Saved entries
○ ○ ○ ○

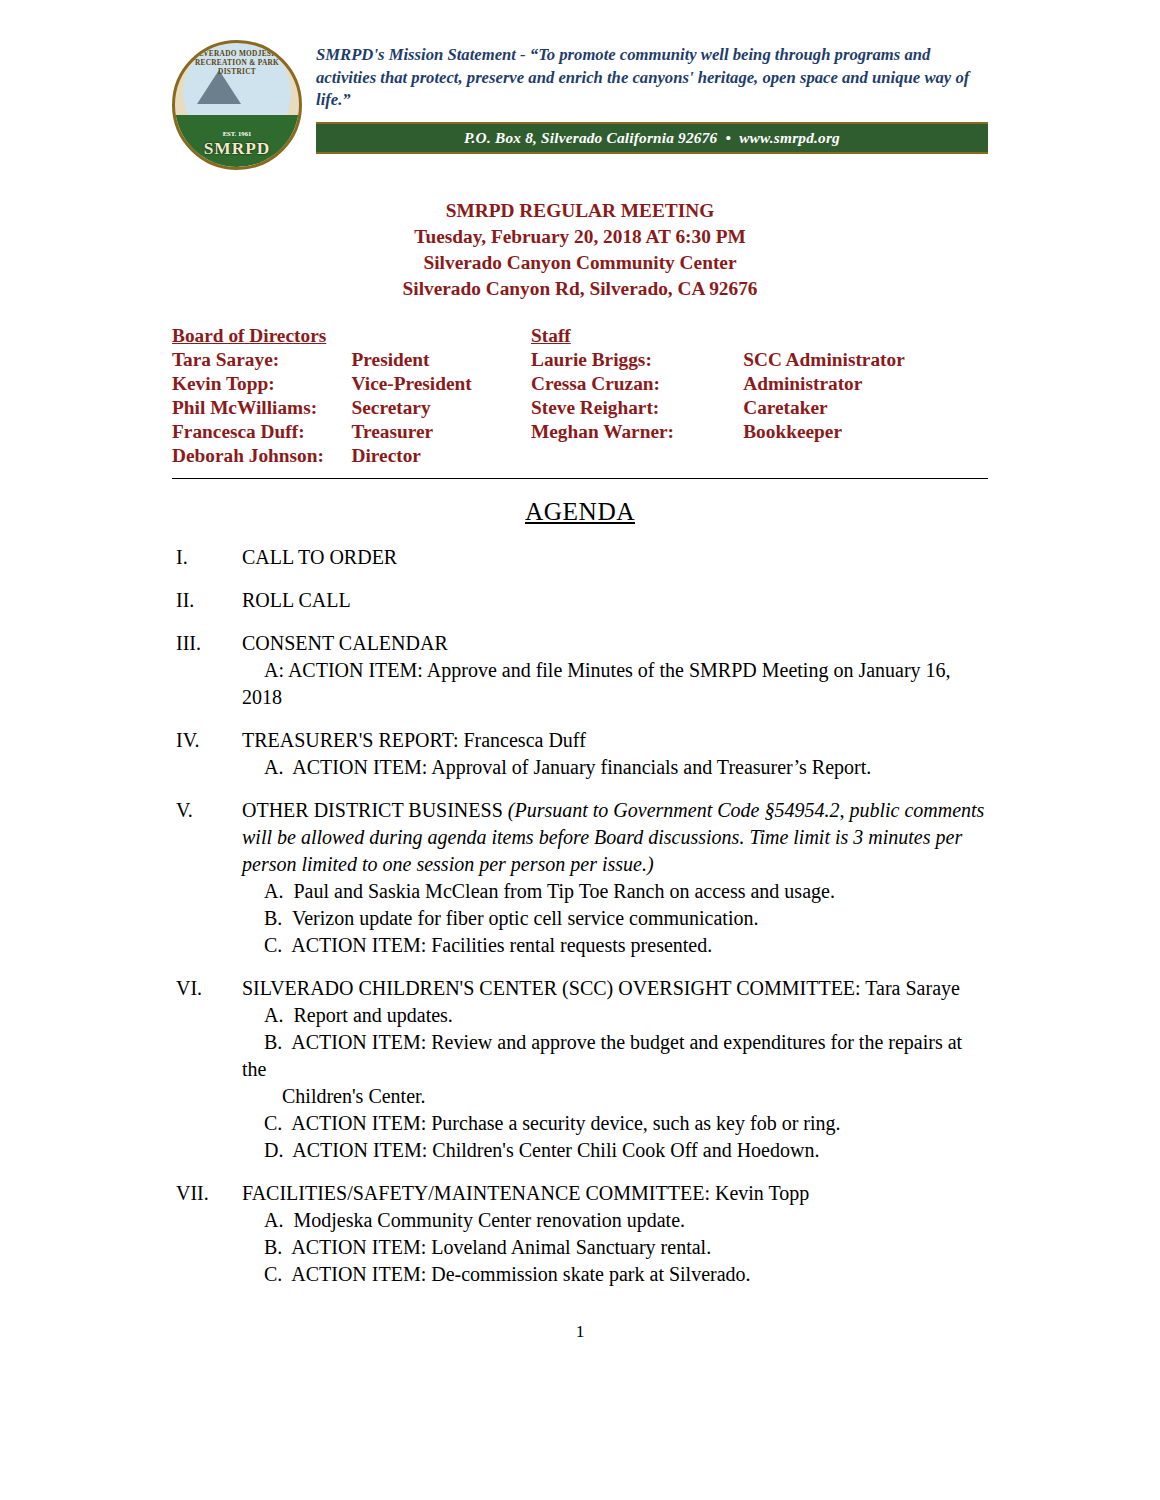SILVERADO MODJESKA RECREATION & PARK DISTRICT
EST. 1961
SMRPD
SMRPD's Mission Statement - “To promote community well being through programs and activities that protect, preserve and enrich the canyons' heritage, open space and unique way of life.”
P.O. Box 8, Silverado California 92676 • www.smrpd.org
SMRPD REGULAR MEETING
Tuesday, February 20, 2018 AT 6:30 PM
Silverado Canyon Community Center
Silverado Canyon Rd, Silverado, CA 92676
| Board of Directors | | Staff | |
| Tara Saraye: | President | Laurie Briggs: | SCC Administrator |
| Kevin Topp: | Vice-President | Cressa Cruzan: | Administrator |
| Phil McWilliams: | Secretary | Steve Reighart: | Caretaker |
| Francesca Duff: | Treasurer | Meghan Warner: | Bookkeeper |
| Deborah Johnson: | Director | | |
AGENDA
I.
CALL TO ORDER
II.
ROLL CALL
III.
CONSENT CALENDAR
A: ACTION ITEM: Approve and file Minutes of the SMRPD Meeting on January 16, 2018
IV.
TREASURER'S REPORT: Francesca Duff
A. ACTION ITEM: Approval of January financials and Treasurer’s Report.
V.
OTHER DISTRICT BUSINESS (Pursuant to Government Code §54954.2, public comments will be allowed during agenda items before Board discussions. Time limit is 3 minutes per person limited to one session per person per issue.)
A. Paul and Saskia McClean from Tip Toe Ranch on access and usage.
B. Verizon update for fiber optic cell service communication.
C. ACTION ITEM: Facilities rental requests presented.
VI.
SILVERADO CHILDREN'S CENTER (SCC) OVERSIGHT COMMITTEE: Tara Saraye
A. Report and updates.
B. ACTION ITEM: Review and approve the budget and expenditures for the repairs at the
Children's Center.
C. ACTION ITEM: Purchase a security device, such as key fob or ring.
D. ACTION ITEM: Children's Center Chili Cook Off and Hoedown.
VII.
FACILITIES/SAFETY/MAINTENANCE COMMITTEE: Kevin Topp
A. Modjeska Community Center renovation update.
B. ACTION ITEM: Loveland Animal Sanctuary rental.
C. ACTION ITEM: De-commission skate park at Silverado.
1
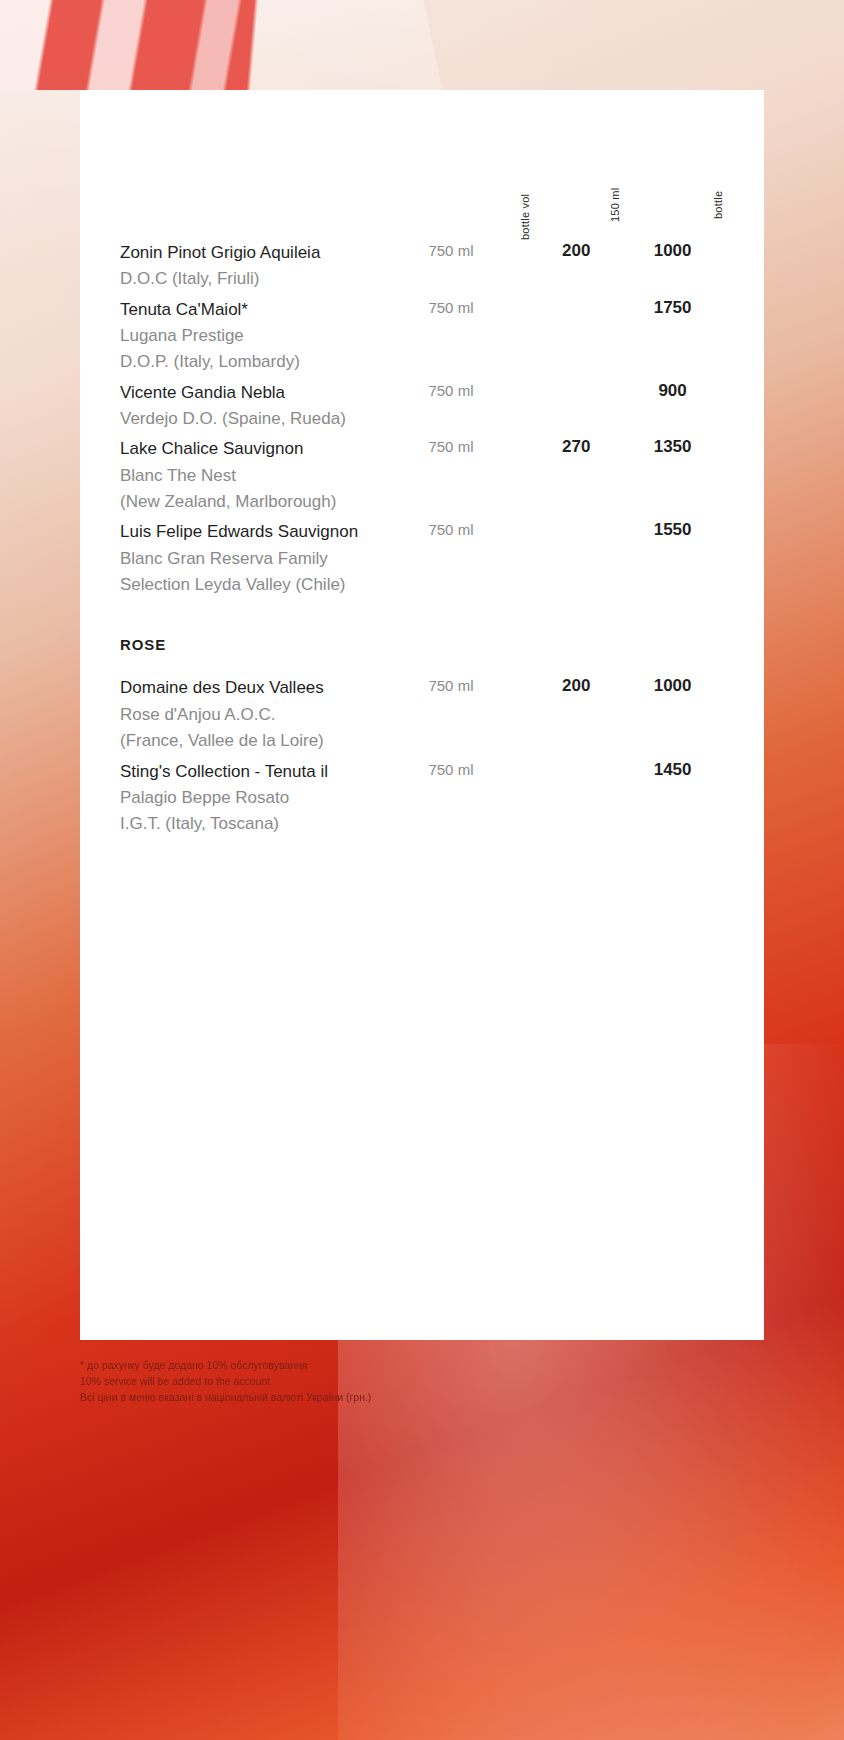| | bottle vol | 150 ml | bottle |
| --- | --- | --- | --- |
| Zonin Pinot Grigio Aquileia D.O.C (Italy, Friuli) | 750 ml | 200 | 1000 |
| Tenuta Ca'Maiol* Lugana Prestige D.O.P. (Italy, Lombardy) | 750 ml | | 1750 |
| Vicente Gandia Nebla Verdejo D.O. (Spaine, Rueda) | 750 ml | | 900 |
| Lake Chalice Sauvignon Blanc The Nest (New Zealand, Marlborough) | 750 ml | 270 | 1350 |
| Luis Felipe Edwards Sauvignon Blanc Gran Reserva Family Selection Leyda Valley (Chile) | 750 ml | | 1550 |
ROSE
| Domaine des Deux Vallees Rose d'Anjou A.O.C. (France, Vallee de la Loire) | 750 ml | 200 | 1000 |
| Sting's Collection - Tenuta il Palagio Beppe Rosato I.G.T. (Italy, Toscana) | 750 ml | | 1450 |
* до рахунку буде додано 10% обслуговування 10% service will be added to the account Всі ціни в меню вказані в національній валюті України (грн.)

○ ○ ○ ○

WHAT IS EXPECTED: In the data above, start at the line holding "CALL TO ORDER" and stop after the line holding "ml | | 1450 |"; write out those lines exactly, without pictures.

SOLVED EXERCISE:
CALL TO ORDER
II.
ROLL CALL
III.
CONSENT CALENDAR
A: ACTION ITEM: Approve and file Minutes of the SMRPD Meeting on January 16, 2018
IV.
TREASURER'S REPORT: Francesca Duff
A. ACTION ITEM: Approval of January financials and Treasurer’s Report.
V.
OTHER DISTRICT BUSINESS (Pursuant to Government Code §54954.2, public comments will be allowed during agenda items before Board discussions. Time limit is 3 minutes per person limited to one session per person per issue.)
A. Paul and Saskia McClean from Tip Toe Ranch on access and usage.
B. Verizon update for fiber optic cell service communication.
C. ACTION ITEM: Facilities rental requests presented.
VI.
SILVERADO CHILDREN'S CENTER (SCC) OVERSIGHT COMMITTEE: Tara Saraye
A. Report and updates.
B. ACTION ITEM: Review and approve the budget and expenditures for the repairs at the
Children's Center.
C. ACTION ITEM: Purchase a security device, such as key fob or ring.
D. ACTION ITEM: Children's Center Chili Cook Off and Hoedown.
VII.
FACILITIES/SAFETY/MAINTENANCE COMMITTEE: Kevin Topp
A. Modjeska Community Center renovation update.
B. ACTION ITEM: Loveland Animal Sanctuary rental.
C. ACTION ITEM: De-commission skate park at Silverado.
1
| | bottle vol | 150 ml | bottle |
| --- | --- | --- | --- |
| Zonin Pinot Grigio Aquileia D.O.C (Italy, Friuli) | 750 ml | 200 | 1000 |
| Tenuta Ca'Maiol* Lugana Prestige D.O.P. (Italy, Lombardy) | 750 ml | | 1750 |
| Vicente Gandia Nebla Verdejo D.O. (Spaine, Rueda) | 750 ml | | 900 |
| Lake Chalice Sauvignon Blanc The Nest (New Zealand, Marlborough) | 750 ml | 270 | 1350 |
| Luis Felipe Edwards Sauvignon Blanc Gran Reserva Family Selection Leyda Valley (Chile) | 750 ml | | 1550 |
ROSE
| Domaine des Deux Vallees Rose d'Anjou A.O.C. (France, Vallee de la Loire) | 750 ml | 200 | 1000 |
| Sting's Collection - Tenuta il Palagio Beppe Rosato I.G.T. (Italy, Toscana) | 750 ml | | 1450 |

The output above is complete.